**Dataset records:**
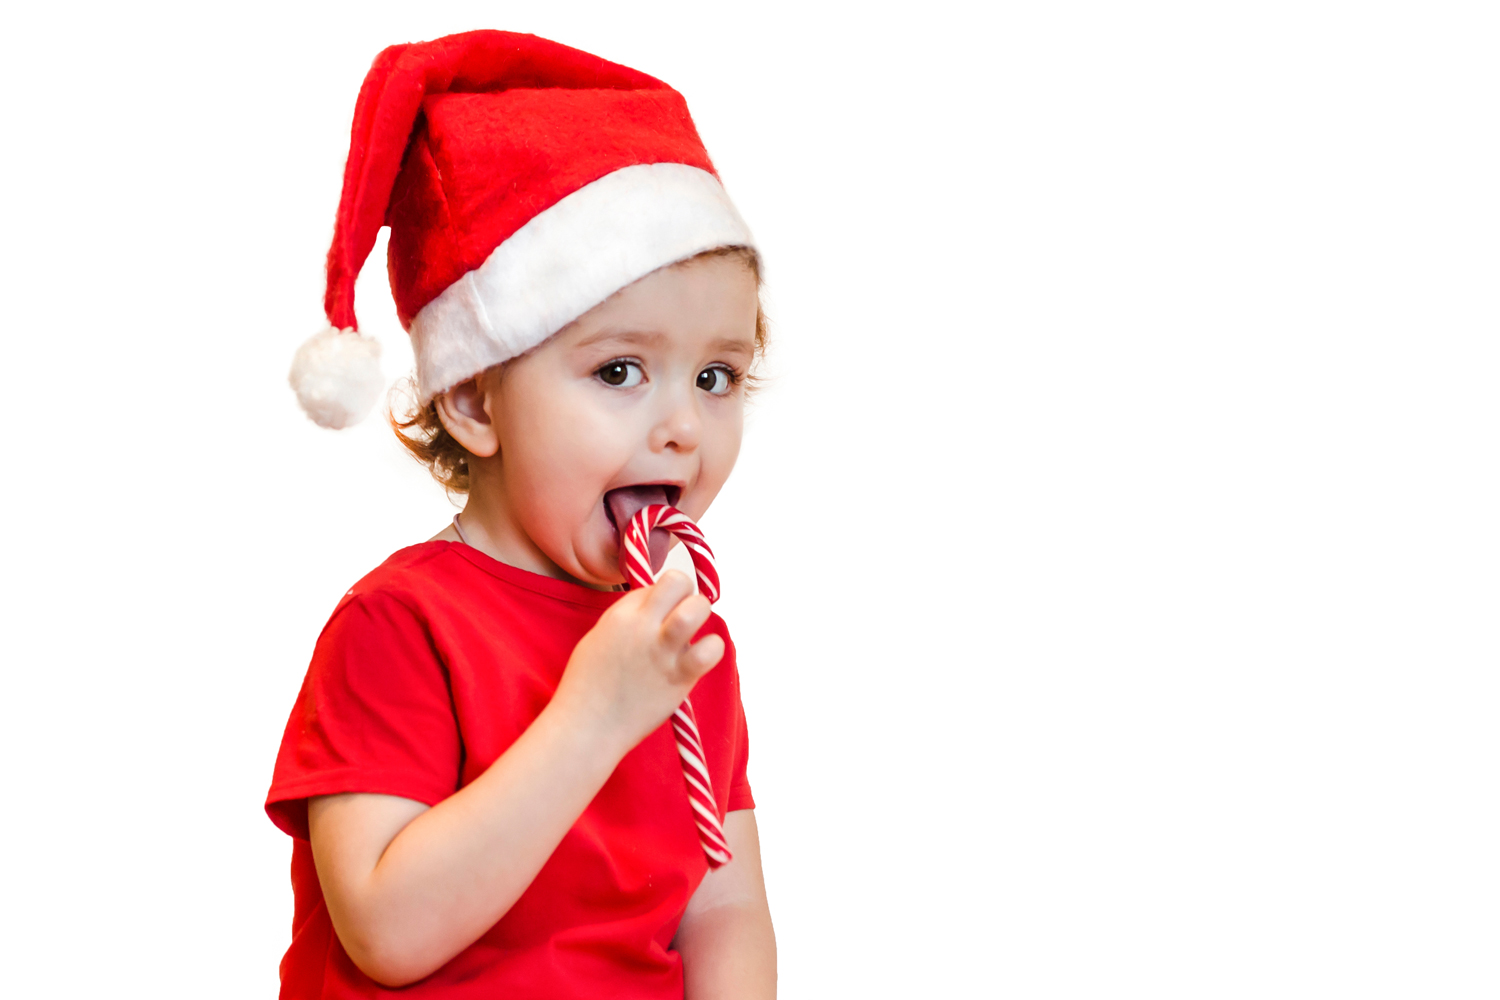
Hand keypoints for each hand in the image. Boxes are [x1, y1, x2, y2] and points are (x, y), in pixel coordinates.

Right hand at [551, 570, 725, 752]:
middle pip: (679, 581)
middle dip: (688, 593)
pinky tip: (701, 658)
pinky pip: (710, 650)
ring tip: (693, 634)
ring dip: (701, 615)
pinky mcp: (678, 677)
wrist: (586, 727)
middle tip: (683, 616)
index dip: (664, 596)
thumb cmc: (589, 685)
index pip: (656, 583)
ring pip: (697, 608)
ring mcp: (661, 650)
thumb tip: (656, 605)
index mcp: (620, 614)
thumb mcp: (600, 637)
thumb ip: (628, 618)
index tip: (661, 615)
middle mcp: (642, 626)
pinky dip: (713, 649)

**Task statement:**
Return, from the data above, each line in which the string "index" appears.

**Exercise response:**
index dip: (664, 596)
index pip: (656, 583)
index mcp: (620, 614)
index tip: (661, 615)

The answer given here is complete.